A ribonucleoprotein (RNP) is a molecular complex made of both ribonucleic acid (RNA) and protein. Small nucleolar RNAs (snoRNAs) are RNAs that are transcribed and function as the RNA product; they do not carry messages to the ribosome like mRNA. SnoRNAs bind to pseudouridine synthase and other proteins to form the snoRNP. There are several known families, or types, of snoRNA that are classified into different groups based on commonalities in structure of the snoRNA and the proteins it binds with. "H/ACA" box snoRNAs are one family. Their name comes from the RNA structure that is conserved across all members of the H/ACA box family. The H/ACA box is a sequence of bases in the snoRNA structure that guides the pseudouridine synthase to the location of target RNA to be modified. 

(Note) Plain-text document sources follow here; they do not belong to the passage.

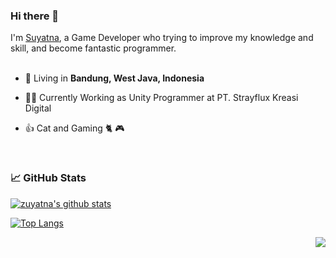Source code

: ### Hi there 👋

I'm [Suyatna](https://twitter.com/zuyatna), a Game Developer who trying to improve my knowledge and skill, and become fantastic programmer.
<br/>
<br/>


- 🗼 Living in **Bandung, West Java, Indonesia**

- 👨‍💻 Currently Working as Unity Programmer at PT. Strayflux Kreasi Digital

- 👍 Cat and Gaming 🐈 🎮


<br/>

### 📈 GitHub Stats

[![zuyatna's github stats](https://github-readme-stats.vercel.app/api?username=zuyatna&show_icons=true&line_height=21&show_icons=true&theme=vue&hide_border=true)](https://github.com/anuraghazra/github-readme-stats)

[![Top Langs](https://github-readme-stats.vercel.app/api/top-langs/?username=zuyatna&show_icons=true&layout=compact&theme=vue&hide_border=true)](https://github.com/anuraghazra/github-readme-stats)

<img src="https://komarev.com/ghpvc/?username=zuyatna&color=blue&style=flat-square&label=visitors" align="right" />
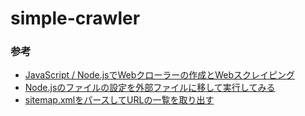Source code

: # simple-crawler

### 参考
- [JavaScript / Node.jsでWebクローラーの作成とWebスクレイピング](https://laboratory.kazuuu.net/creating-a-web-crawler-with-javascript-node-js/)
- [Node.jsのファイルの設定を外部ファイルに移して実行してみる](https://zenn.dev/suiudou/articles/30dc500965679d)
- [sitemap.xmlをパースしてURLの一覧を取り出す](https://gist.github.com/y16ra/2f988911450b2b290720)
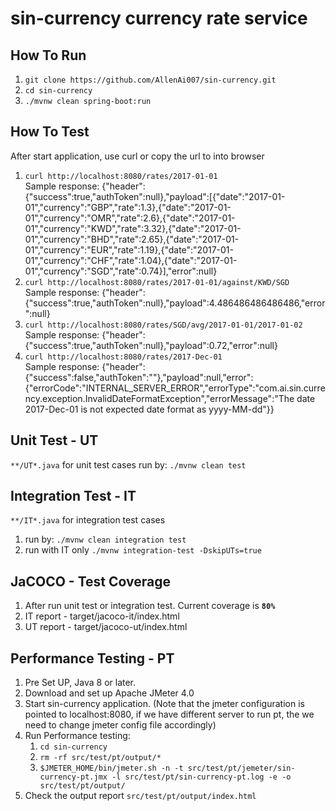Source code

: # sin-currency currency rate service
## How To Run
1. `git clone https://github.com/AllenAi007/sin-currency.git`
2. `cd sin-currency`
3. `./mvnw clean spring-boot:run`
## How To Test
After start application, use curl or copy the url to into browser
1. `curl http://localhost:8080/rates/2017-01-01 `
<br/> Sample response: {"header":{"success":true,"authToken":null},"payload":[{"date":"2017-01-01","currency":"GBP","rate":1.3},{"date":"2017-01-01","currency":"OMR","rate":2.6},{"date":"2017-01-01","currency":"KWD","rate":3.32},{"date":"2017-01-01","currency":"BHD","rate":2.65},{"date":"2017-01-01","currency":"EUR","rate":1.19},{"date":"2017-01-01","currency":"CHF","rate":1.04},{"date":"2017-01-01","currency":"SGD","rate":0.74}],"error":null}
2. `curl http://localhost:8080/rates/2017-01-01/against/KWD/SGD` 
<br/> Sample response: {"header":{"success":true,"authToken":null},"payload":4.486486486486486,"error":null}
3. `curl http://localhost:8080/rates/SGD/avg/2017-01-01/2017-01-02` 
<br/> Sample response: {"header":{"success":true,"authToken":null},"payload":0.72,"error":null}
4. `curl http://localhost:8080/rates/2017-Dec-01` 
<br/> Sample response: {"header":{"success":false,"authToken":""},"payload":null,"error":{"errorCode":"INTERNAL_SERVER_ERROR","errorType":"com.ai.sin.currency.exception.InvalidDateFormatException","errorMessage":"The date 2017-Dec-01 is not expected date format as yyyy-MM-dd"}}
## Unit Test - UT
`**/UT*.java` for unit test cases 
run by: `./mvnw clean test`
## Integration Test - IT
`**/IT*.java` for integration test cases
1. run by: `./mvnw clean integration test` 
2. run with IT only `./mvnw integration-test -DskipUTs=true` 
## JaCOCO - Test Coverage 
1. After run unit test or integration test. Current coverage is **`80%`**
2. IT report - target/jacoco-it/index.html
3. UT report - target/jacoco-ut/index.html
## Performance Testing - PT
1. Pre Set UP, Java 8 or later.
2. Download and set up  Apache JMeter 4.0
3. Start sin-currency application. (Note that the jmeter configuration is pointed to localhost:8080, if we have different server to run pt, the we need to change jmeter config file accordingly)
3. Run Performance testing:
    1. `cd sin-currency`
    2. `rm -rf src/test/pt/output/*`
    3. `$JMETER_HOME/bin/jmeter.sh -n -t src/test/pt/jemeter/sin-currency-pt.jmx -l src/test/pt/sin-currency-pt.log -e -o src/test/pt/output/` 
4. Check the output report `src/test/pt/output/index.html`

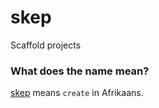 # skep
Scaffold projects

### What does the name mean?
[skep]( https://translate.google.com/?sl=en&tl=af&text=create&op=translate) means `create` in Afrikaans.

Figure 6. H/ACA RNP structural interaction adapted from
Wu & Feigon (2007)

Figure 6 shows the snoRNP of the H/ACA box family. The figure illustrates the interface between the RNA and protein portions of the RNP. The RNA is shown in "stick and ribbon" form, allowing the nucleotide's structures to be seen while simplifying the backbone.  Different portions of the snoRNA's complex structure are colored green, purple, magenta, orange, and gray. These colored sections represent different structural subshapes the snoRNA forms to create its final and functional conformation. The protein component is show in "cartoon" light green and pink. The light green protein, labelled β, is one of several proteins that binds the snoRNA, but does not act on target mRNA as as enzyme. The pink protein, labeled α, is the pseudouridine synthase (the enzyme that modifies target uridine bases). The figure clearly shows the close interaction between the snoRNA and the pseudouridine synthase, enabling snoRNA to guide the enzyme to the correct uridine base on its target mRNA (not shown in figure).

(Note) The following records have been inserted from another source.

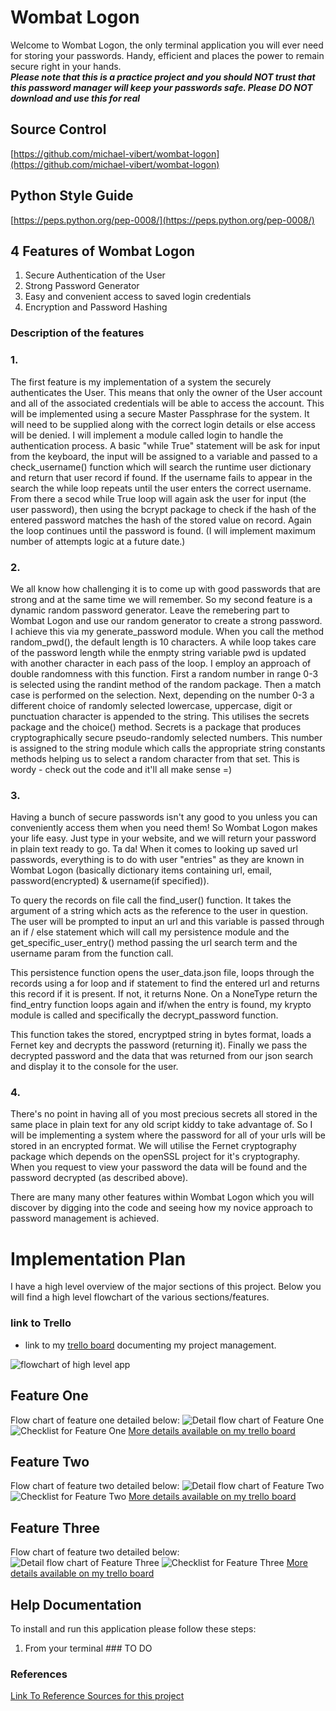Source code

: # Wombat Logon

Welcome to Wombat Logon, the only terminal application you will ever need for storing your passwords. Handy, efficient and places the power to remain secure right in your hands.  
_**Please note that this is a practice project and you should NOT trust that this password manager will keep your
passwords safe. Please DO NOT download and use this for real**_

## Source Control
[https://github.com/michael-vibert/wombat-logon](https://github.com/michael-vibert/wombat-logon)
## Python Style Guide
[https://peps.python.org/pep-0008/](https://peps.python.org/pep-0008/)

## 4 Features of Wombat Logon

1. Secure Authentication of the User
2. Strong Password Generator
3. Easy and convenient access to saved login credentials
4. Encryption and Password Hashing

### Description of the features

### 1.
The first feature is my implementation of a system the securely authenticates the User. This means that only the 
owner of the User account and all of the associated credentials will be able to access the account. This will be
implemented using a secure Master Passphrase for the system. It will need to be supplied along with the correct login
details or else access will be denied. I will implement a module called login to handle the authentication process. 
A basic "while True" statement will be ask for input from the keyboard, the input will be assigned to a variable and passed
to a check_username() function which will search the runtime user dictionary and return that user record if found. If the 
username fails to appear in the search the while loop repeats until the user enters the correct username.  
From there a secod while True loop will again ask the user for input (the user password), then using the bcrypt package to 
check if the hash of the entered password matches the hash of the stored value on record. Again the loop continues 
until the password is found. (I will implement maximum number of attempts logic at a future date.)
### 2. 
We all know how challenging it is to come up with good passwords that are strong and at the same time we will remember. 
So my second feature is a dynamic random password generator. Leave the remebering part to Wombat Logon and use our random 
generator to create a strong password. I achieve this via my generate_password module. When you call the method random_pwd(), the
default length is 10 characters. A while loop takes care of the password length while the enmpty string variable pwd is updated with
another character in each pass of the loop. I employ an approach of double randomness with this function. First a random number
in range 0-3 is selected using the randint method of the random package. Then a match case is performed on the selection. Next, 
depending on the number 0-3 a different choice of randomly selected lowercase, uppercase, digit or punctuation character is appended 
to the string. This utilises the secrets package and the choice() method. Secrets is a package that produces cryptographically 
secure pseudo-randomly selected numbers. This number is assigned to the string module which calls the appropriate string constants
methods helping us to select a random character from that set. This is wordy - check out the code and it'll all make sense =)
### 3. 
Having a bunch of secure passwords isn't any good to you unless you can conveniently access them when you need them! So Wombat Logon makes your 
life easy. Just type in your website, and we will return your password in plain text ready to go. Ta da! When it comes to looking up saved 
url passwords, everything is to do with user "entries" as they are known in Wombat Logon (basically dictionary items containing
url, email, password(encrypted) & username(if specified)).  

To query the records on file call the find_user() function. It takes the argument of 
a string which acts as the reference to the user in question. The user will be prompted to input an url and this variable is passed through an if / 
else statement which will call my persistence module and the get_specific_user_entry() method passing the url search term and the username param from
the function call. 

This persistence function opens the user_data.json file, loops through the records using a for loop and if statement to find the 
entered url and returns this record if it is present. If not, it returns None. On a NoneType return the find_entry function loops again 
and if/when the entry is found, my krypto module is called and specifically the decrypt_password function. 

This function takes the stored, encryptped string in bytes format, loads a Fernet key and decrypts the password (returning it). Finally we pass the decrypted password and the data that was returned
from our json search and display it to the console for the user. 


### 4.
There's no point in having all of you most precious secrets all stored in the same place in plain text for any old script kiddy 
to take advantage of. So I will be implementing a system where the password for all of your urls will be stored in an encrypted format. 
We will utilise the Fernet cryptography package which depends on the openSSL project for it's cryptography. When you request to view
your password the data will be found and the password decrypted (as described above). 

There are many many other features within Wombat Logon which you will discover by digging into the 
code and seeing how my novice approach to password management is achieved.
# Implementation Plan
I have a high level overview of the major sections of this project. 
Below you will find a high level flowchart of the various sections/features.
### link to Trello
- link to my [trello board](https://trello.com/b/5ibuUPZm) documenting my project management. 

![flowchart of high level app](./docs/Wombat%20Logon.drawio.png)

## Feature One

Flow chart of feature one detailed below:
![Detail flow chart of Feature One](./docs/FeatureOne.drawio.png)
![Checklist for Feature One](./docs/checklistF1.png)
[More details available on my trello board](https://trello.com/b/5ibuUPZm)

## Feature Two

Flow chart of feature two detailed below:
![Detail flow chart of Feature Two](./docs/FlowChartFeatureTwo.drawio.png)
![Checklist for Feature Two](./docs/checklistF2.png)
[More details available on my trello board](https://trello.com/b/5ibuUPZm)

## Feature Three

Flow chart of feature two detailed below:
![Detail flow chart of Feature Three](./docs/Wombat%20Logon%20Feature%20Three.drawio.png)
![Checklist for Feature Three](./docs/checklistF3.png)
[More details available on my trello board](https://trello.com/b/5ibuUPZm)

## Help Documentation
To install and run this application please follow these steps:
1. From your terminal ### TO DO

### References
[Link To Reference Sources for this project](docs/references.md)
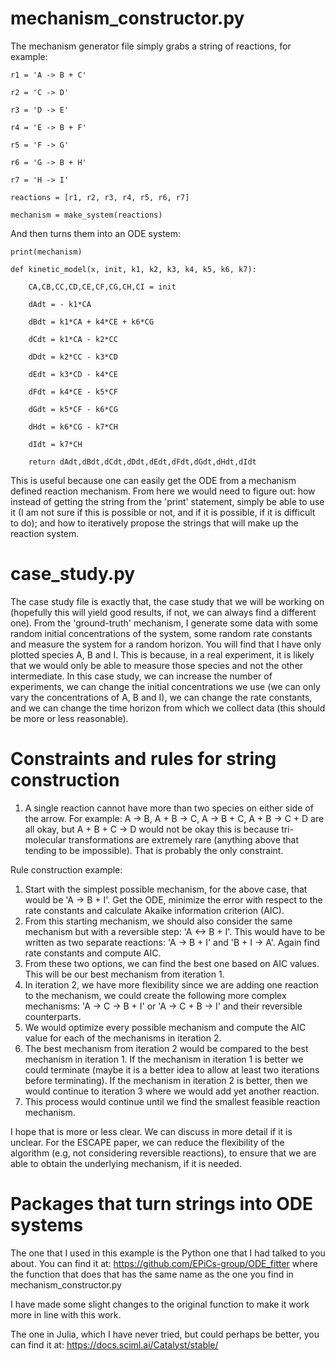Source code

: # mechanism_constructor.py

The mechanism generator file simply grabs a string of reactions, for example: 

    r1 = 'A -> B + C'
    
    r2 = 'C -> D'
    
    r3 = 'D -> E'
    
    r4 = 'E -> B + F'
    
    r5 = 'F -> G'
    
    r6 = 'G -> B + H'
    
    r7 = 'H -> I'
    
    reactions = [r1, r2, r3, r4, r5, r6, r7]
    
    mechanism = make_system(reactions)

And then turns them into an ODE system:

    print(mechanism)

    def kinetic_model(x, init, k1, k2, k3, k4, k5, k6, k7):

        CA,CB,CC,CD,CE,CF,CG,CH,CI = init
        
        dAdt = - k1*CA
        
        dBdt = k1*CA + k4*CE + k6*CG
        
        dCdt = k1*CA - k2*CC
        
        dDdt = k2*CC - k3*CD
        
        dEdt = k3*CD - k4*CE
        
        dFdt = k4*CE - k5*CF
        
        dGdt = k5*CF - k6*CG
        
        dHdt = k6*CG - k7*CH
        
        dIdt = k7*CH
        
        return dAdt,dBdt,dCdt,dDdt,dEdt,dFdt,dGdt,dHdt,dIdt

This is useful because one can easily get the ODE from a mechanism defined reaction mechanism. From here we would need to figure out: how instead of getting the string from the 'print' statement, simply be able to use it (I am not sure if this is possible or not, and if it is possible, if it is difficult to do); and how to iteratively propose the strings that will make up the reaction system.

# case_study.py

The case study file is exactly that, the case study that we will be working on (hopefully this will yield good results, if not, we can always find a different one). From the 'ground-truth' mechanism, I generate some data with some random initial concentrations of the system, some random rate constants and measure the system for a random horizon. You will find that I have only plotted species A, B and I. This is because, in a real experiment, it is likely that we would only be able to measure those species and not the other intermediate. In this case study, we can increase the number of experiments, we can change the initial concentrations we use (we can only vary the concentrations of A, B and I), we can change the rate constants, and we can change the time horizon from which we collect data (this should be more or less reasonable).

# Constraints and rules for string construction

1. A single reaction cannot have more than two species on either side of the arrow. For example: A -> B, A + B -> C, A -> B + C, A + B -> C + D are all okay, but A + B + C -> D would not be okay this is because tri-molecular transformations are extremely rare (anything above that tending to be impossible). That is probably the only constraint.

Rule construction example:
1. Start with the simplest possible mechanism, for the above case, that would be 'A -> B + I'. Get the ODE, minimize the error with respect to the rate constants and calculate Akaike information criterion (AIC).
2. From this starting mechanism, we should also consider the same mechanism but with a reversible step: 'A <-> B + I'. This would have to be written as two separate reactions: 'A -> B + I' and 'B + I -> A'. Again find rate constants and compute AIC.
3. From these two options, we can find the best one based on AIC values. This will be our best mechanism from iteration 1.
4. In iteration 2, we have more flexibility since we are adding one reaction to the mechanism, we could create the following more complex mechanisms: 'A -> C -> B + I' or 'A -> C + B -> I' and their reversible counterparts.
5. We would optimize every possible mechanism and compute the AIC value for each of the mechanisms in iteration 2.
6. The best mechanism from iteration 2 would be compared to the best mechanism in iteration 1. If the mechanism in iteration 1 is better we could terminate (maybe it is a better idea to allow at least two iterations before terminating). If the mechanism in iteration 2 is better, then we would continue to iteration 3 where we would add yet another reaction.
7. This process would continue until we find the smallest feasible reaction mechanism.

I hope that is more or less clear. We can discuss in more detail if it is unclear. For the ESCAPE paper, we can reduce the flexibility of the algorithm (e.g, not considering reversible reactions), to ensure that we are able to obtain the underlying mechanism, if it is needed.

# Packages that turn strings into ODE systems

The one that I used in this example is the Python one that I had talked to you about. You can find it at: https://github.com/EPiCs-group/ODE_fitter where the function that does that has the same name as the one you find in mechanism_constructor.py

I have made some slight changes to the original function to make it work more in line with this work.

The one in Julia, which I have never tried, but could perhaps be better, you can find it at: https://docs.sciml.ai/Catalyst/stable/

The snoRNP is just one example of the complex world of RNAs, their involvement in enzymatic catalysis, and their diverse functions. SnoRNA interacts with an enzyme to help rRNA reach maturation. Nothing acts alone. Without pseudouridine synthase, rRNA would never fold into ribosomal subunits. And without snoRNA, pseudouridine synthase would struggle to find its target rRNA, and would likely pseudouridylate at the wrong uridine bases! The successful snoRNP keeps rRNA on track to its future as a ribosome, a molecular machine that the cell's vitality depends on limitlessly. 

Sources:
Charette, M.; Gray, M. W. Pseudouridine in RNA: What, Where, How, and Why IUBMB Life 2000, 49, 341.
Wu, H.; Feigon, J. H/ACA small nucleolar RNA pseudouridylation pockets bind substrate RNA to form three-way junctions that position the target U for modification. PNAS 2007, 104, 6655.